PROBLEM DETAILS
Copy the listing exactly; drop the pictures.

DATA EXTRACT
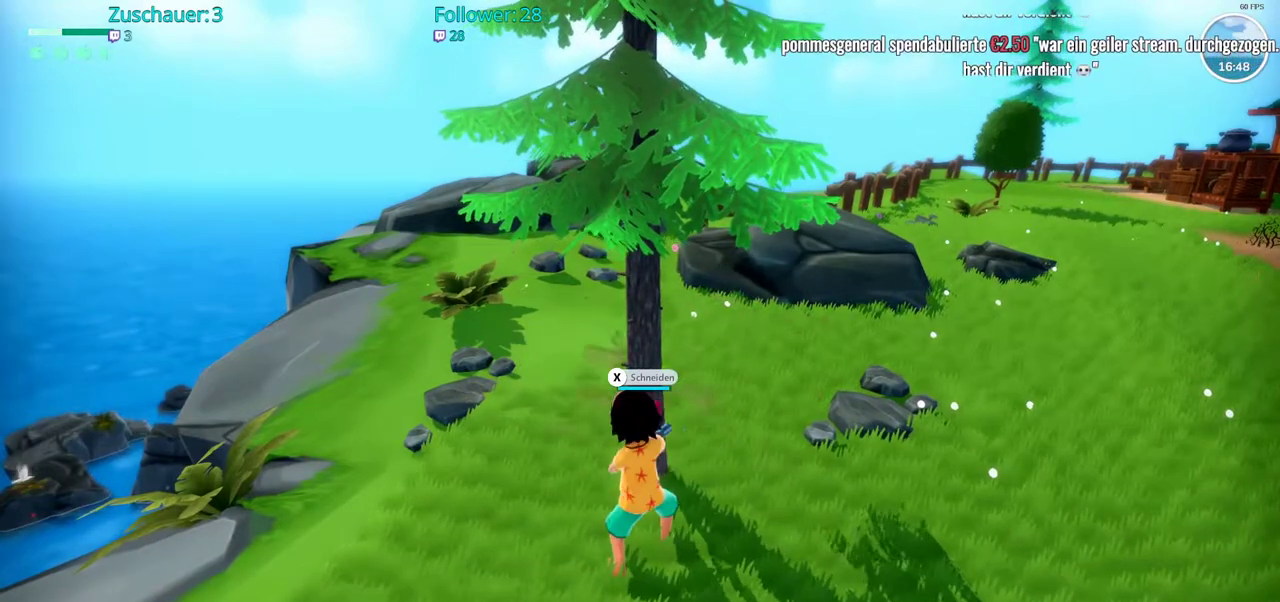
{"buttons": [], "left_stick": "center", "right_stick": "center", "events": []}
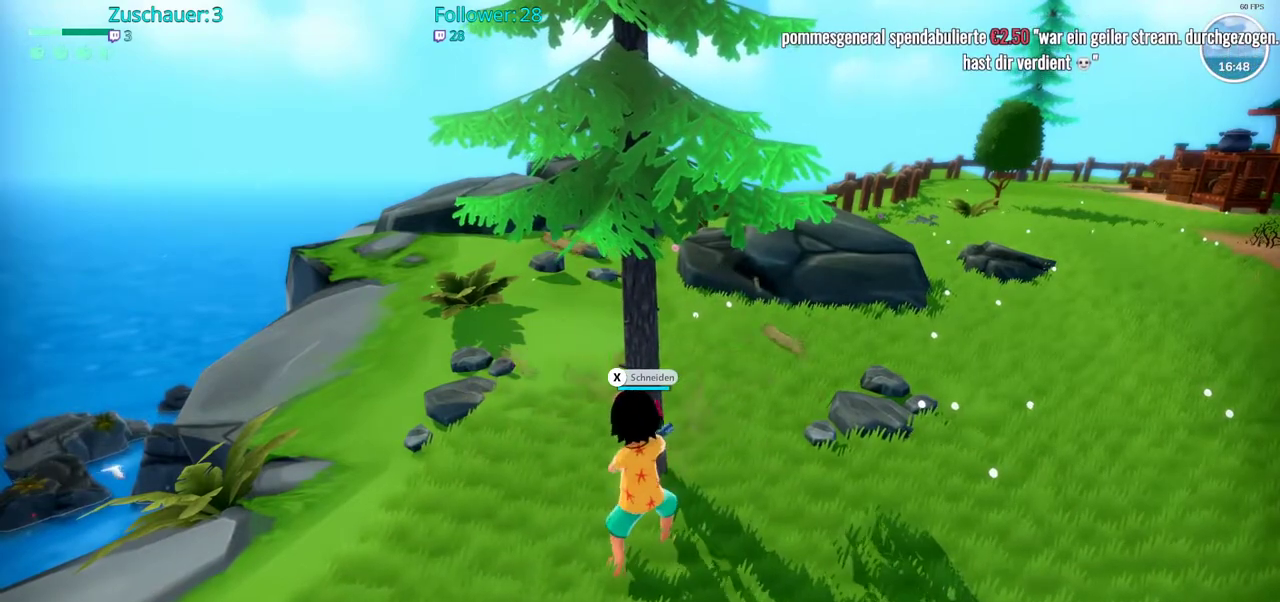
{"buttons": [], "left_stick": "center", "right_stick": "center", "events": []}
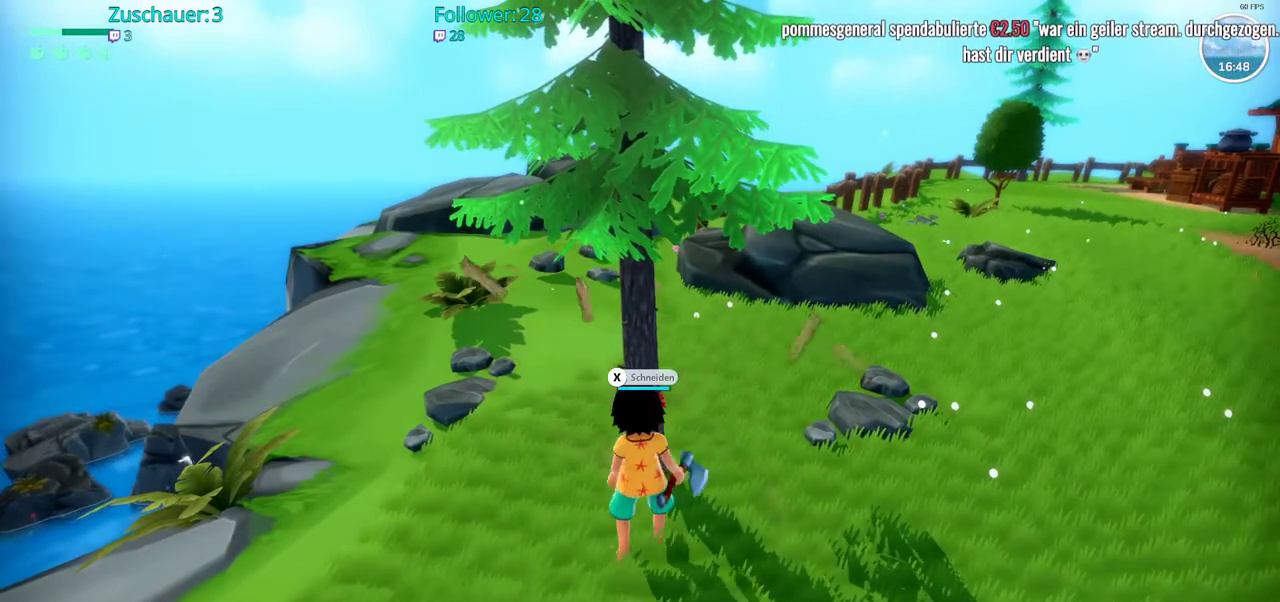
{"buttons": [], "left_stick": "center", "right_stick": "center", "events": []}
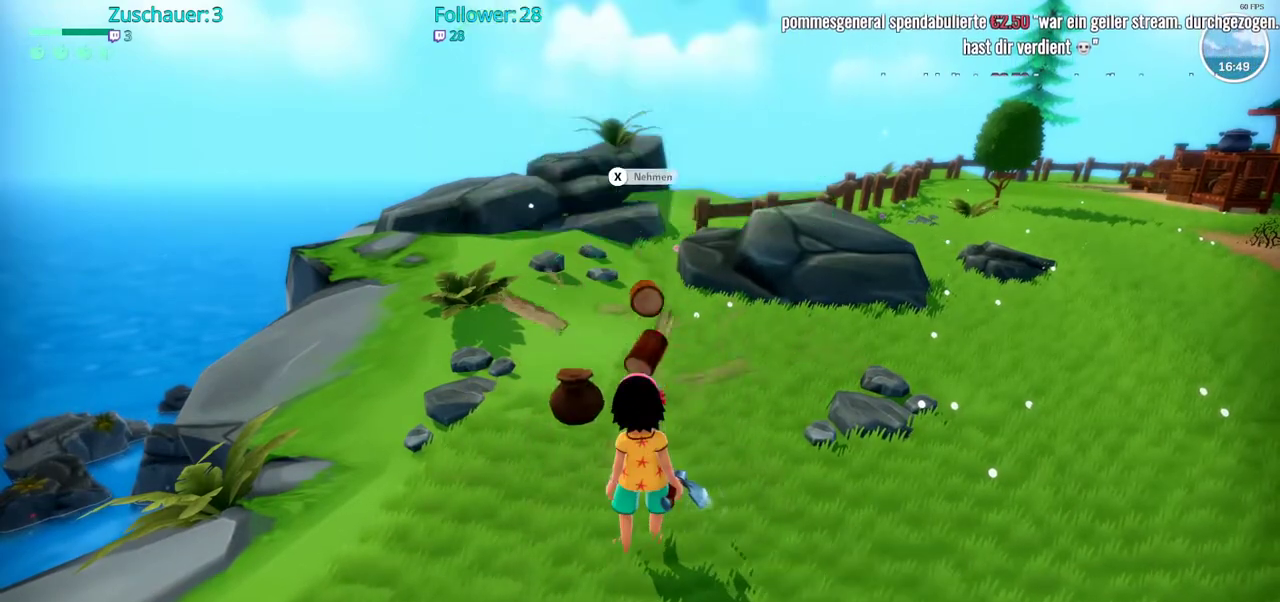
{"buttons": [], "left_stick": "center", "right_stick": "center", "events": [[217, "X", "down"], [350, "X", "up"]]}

ANSWER TO THE EXERCISE
{"buttons": [], "left_stick": "center", "right_stick": "center", "events": []}
{"buttons": [], "left_stick": "center", "right_stick": "center", "events": []}
{"buttons": [], "left_stick": "center", "right_stick": "center", "events": []}
{"buttons": [], "left_stick": "center", "right_stick": "center", "events": [[217, "X", "down"], [350, "X", "up"]]}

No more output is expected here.